Hello!
I am trying for the first time to run SICER for calling broad peaks in my ChIP-seq dataset. Many people suggested me to use this tool rather than MACS2 (with --broad option).
When running SICER, I am calling it with recognicer
command, since it seems to be the correct one for broad peak calling.
However, the default window size is only 200bp and I think it is a bit too short for broad peaks?
I am working on gH2Ax, which is a very broad histone mark. How would you suggest to adjust the window size?
So far, I decided to use 2kb as window size, which is the same value I was trying to use as bin size when running bamCompare/bamCoverage for generating .bigWig files.
Any opinion and suggestion is very appreciated!
Thanks in advance :)
First of all I suggest you use https://github.com/biocore-ntnu/epic2 which is a much more efficient reimplementation of the original SICER peak caller.

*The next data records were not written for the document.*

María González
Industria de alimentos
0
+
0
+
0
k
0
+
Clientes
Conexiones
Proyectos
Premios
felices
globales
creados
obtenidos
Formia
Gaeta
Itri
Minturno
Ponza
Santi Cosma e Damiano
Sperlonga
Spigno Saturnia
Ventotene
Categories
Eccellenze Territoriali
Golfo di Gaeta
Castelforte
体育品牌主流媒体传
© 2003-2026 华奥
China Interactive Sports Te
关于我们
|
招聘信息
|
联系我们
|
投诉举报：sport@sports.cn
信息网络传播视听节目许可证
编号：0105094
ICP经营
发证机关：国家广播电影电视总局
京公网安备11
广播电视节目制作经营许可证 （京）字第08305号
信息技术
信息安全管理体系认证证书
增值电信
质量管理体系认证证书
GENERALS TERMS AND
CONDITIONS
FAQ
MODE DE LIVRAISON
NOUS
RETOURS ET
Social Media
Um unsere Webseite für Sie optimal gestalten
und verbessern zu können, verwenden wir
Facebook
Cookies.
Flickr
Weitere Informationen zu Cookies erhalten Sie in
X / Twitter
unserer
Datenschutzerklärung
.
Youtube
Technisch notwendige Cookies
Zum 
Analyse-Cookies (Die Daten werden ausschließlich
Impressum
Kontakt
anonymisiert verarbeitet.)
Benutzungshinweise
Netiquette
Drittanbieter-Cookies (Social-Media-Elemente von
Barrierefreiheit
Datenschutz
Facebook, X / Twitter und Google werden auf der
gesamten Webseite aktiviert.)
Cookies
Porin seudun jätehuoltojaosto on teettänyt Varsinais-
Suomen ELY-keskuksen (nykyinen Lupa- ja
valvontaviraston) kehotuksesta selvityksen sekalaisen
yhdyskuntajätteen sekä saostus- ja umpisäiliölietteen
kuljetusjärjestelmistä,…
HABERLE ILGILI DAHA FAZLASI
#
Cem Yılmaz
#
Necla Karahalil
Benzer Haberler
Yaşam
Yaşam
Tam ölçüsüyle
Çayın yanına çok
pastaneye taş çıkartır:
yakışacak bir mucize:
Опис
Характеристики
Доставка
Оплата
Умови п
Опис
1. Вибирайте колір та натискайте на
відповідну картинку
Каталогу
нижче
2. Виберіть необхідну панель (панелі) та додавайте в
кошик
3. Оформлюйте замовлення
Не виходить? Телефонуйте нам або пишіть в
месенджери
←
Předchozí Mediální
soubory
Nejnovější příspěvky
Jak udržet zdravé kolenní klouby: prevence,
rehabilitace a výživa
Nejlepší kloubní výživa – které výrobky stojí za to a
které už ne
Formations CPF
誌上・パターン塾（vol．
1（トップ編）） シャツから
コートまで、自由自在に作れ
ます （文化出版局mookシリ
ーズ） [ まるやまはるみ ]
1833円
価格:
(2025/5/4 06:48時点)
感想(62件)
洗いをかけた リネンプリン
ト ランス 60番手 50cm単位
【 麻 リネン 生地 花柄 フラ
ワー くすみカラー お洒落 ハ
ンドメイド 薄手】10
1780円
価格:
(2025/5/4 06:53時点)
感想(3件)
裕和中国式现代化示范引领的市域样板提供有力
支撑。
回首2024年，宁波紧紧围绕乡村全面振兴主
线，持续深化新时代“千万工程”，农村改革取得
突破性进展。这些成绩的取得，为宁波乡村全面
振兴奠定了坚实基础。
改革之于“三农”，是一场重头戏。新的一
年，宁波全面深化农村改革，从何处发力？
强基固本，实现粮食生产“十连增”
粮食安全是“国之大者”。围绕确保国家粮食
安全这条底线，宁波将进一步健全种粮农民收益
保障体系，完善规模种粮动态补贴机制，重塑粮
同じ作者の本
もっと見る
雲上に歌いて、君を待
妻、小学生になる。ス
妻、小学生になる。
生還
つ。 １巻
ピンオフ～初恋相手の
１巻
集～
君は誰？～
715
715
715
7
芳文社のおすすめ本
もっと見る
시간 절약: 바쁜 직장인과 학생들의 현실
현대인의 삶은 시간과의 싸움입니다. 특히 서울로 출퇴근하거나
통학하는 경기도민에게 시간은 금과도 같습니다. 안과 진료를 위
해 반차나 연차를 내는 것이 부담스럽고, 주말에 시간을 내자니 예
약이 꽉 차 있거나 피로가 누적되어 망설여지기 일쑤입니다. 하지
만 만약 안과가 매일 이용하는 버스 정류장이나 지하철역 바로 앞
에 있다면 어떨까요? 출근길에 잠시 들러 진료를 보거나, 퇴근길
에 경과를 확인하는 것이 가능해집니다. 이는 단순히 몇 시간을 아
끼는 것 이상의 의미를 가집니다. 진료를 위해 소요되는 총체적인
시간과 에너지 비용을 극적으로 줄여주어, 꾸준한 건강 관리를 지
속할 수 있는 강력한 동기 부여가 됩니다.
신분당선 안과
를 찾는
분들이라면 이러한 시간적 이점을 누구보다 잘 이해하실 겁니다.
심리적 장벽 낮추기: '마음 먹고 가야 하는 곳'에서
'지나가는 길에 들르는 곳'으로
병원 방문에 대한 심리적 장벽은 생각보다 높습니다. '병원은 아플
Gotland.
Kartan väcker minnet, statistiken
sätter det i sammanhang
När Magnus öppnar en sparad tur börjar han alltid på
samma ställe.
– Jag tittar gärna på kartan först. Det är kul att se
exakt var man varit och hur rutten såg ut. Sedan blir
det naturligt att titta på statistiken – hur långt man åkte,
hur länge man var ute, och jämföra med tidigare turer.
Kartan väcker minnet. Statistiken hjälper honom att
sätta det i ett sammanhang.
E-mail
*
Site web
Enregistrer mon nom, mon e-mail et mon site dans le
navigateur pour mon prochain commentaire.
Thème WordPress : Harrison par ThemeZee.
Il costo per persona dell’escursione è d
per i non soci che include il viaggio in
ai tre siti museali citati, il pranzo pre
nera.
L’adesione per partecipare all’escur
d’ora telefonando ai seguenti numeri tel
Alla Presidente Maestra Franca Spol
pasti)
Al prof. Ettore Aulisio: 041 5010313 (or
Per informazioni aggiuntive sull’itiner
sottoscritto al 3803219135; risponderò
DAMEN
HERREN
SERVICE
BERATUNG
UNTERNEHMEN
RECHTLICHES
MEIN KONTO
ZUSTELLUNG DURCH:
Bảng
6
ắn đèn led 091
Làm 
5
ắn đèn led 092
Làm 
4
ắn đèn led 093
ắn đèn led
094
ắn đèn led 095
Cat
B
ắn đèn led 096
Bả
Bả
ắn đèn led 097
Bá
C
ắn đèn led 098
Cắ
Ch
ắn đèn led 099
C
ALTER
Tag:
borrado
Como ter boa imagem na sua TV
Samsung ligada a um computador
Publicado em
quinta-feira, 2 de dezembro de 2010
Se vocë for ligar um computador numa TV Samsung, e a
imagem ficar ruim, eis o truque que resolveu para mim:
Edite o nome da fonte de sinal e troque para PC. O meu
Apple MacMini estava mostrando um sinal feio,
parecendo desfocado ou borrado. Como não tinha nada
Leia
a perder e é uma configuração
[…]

I suggest you run with the defaults and then check on a genome browser.
I would not set the binsize for bamCoverage at 2kb, this is far too big. The tool will average all counts within that binsize so you cannot really see something. For a good browser track I would put it to 1bp. This gives the most meaningful representation. Be aware that bamCoverage only visualizes the sequencing data, it does not call any peaks. Feel free to post some screenshots of the browser tracks if you need advise.
Thanks a lot! I will then use epic2 instead.
You are right when you say "Be aware that bamCoverage only visualizes the sequencing data, it does not call any peaks." I am aware of it but I did not mention it in my post. I usually always use bamCompare normalizing the ChIP sample against its input. Unfortunately, in this dataset, the samples show a too large variation in the sequencing depth, which makes me result in large regions with negative values when computing the log2 ratio among the two.
Therefore I thought it was a better idea to proceed with bamCoverage instead.